What is Cryptocurrency?
Cryptocurrency, sometimes called crypto-currency or crypto, is any form of currency that exists digitally or virtually and uses cryptography to secure transactions.
Cryptocurrencies don't have a central issuing or regulating authority, instead using a decentralized system to record transactions and issue new units.
It is a digital payment system that doesn't rely on banks to verify transactions.
It’s a peer-to-peer system that can enable anyone anywhere to send and receive payments.
Instead of being physical money carried around and exchanged in the real world, cryptocurrency payments exist purely as digital entries to an online database describing specific transactions.
When you transfer cryptocurrency funds, the transactions are recorded in a public ledger. Cryptocurrency is stored in digital wallets.
It’s Impact on Economy of African nations
Can doge the inflation: There is potentially a direct relationship between inflation and countries permitting the use of cryptocurrencies.
Cryptocurrencies bear the potential to convert inflation-related headwinds from legal currencies into tailwinds.
The purchasing power of the dollar takes a hit because of the price rise.

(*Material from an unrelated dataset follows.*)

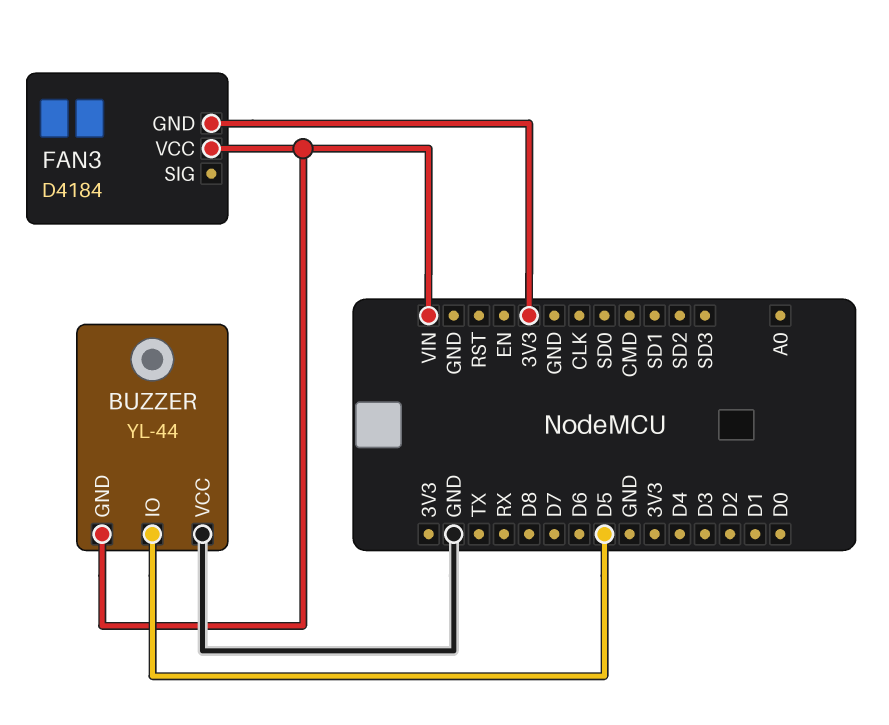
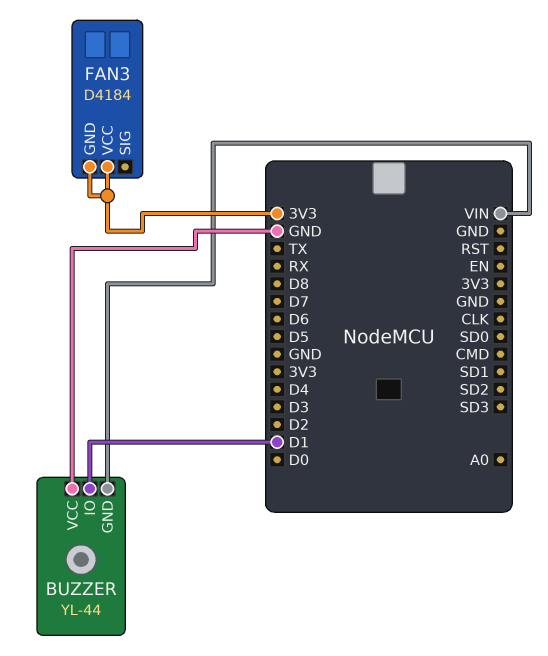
BUZZER pin IO: D5 -> D1
FAN3 pin VCC: VIN -> 3V3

However, Bitcoin, which say rose 10% the previous day and is unaffected by the local conditions, would endow greater purchasing power to the consumer and dodge inflation.
Can reduce Headline inflation: according to the IMF, headline inflation in the African countries is expected to accelerate to 4% in 2022 because of rising food and fuel prices.
Food, fuel and budget support shocks are also expected to weaken the country’s balance of trade.
Risks associated for those countries
Despite a strong economy, El Salvador’s public debt remains persistently high.
“This situation is unsustainable—it crowds out private investment and limits resources for social and infrastructure spending, all impediments to growth,”.
The country would essentially require more private investments and healthier public finances.
For countries like CRA, risks associated with paying taxes in cryptocurrencies would be exposed when taxes are paid using crypto-assets but expenditures remain in local currency.
For example, the government collects $100 worth taxes using crypto denominations but a downward slide of the asset makes available $40 to spend.
Unlike equities or currencies, cryptos are not subject to a definite mechanism and are speculative assets, therefore, central banks would not have any reference point to devise their interest rates in accordance with their domestic requirements.
The IMF argues that the underlying anonymity in crypto-transactions may create certain data gaps for regulators.
Blockchains may help trace the transactions but not the parties involved. Hence, it could potentially be used for money laundering, terrorist financing or other illegal activities.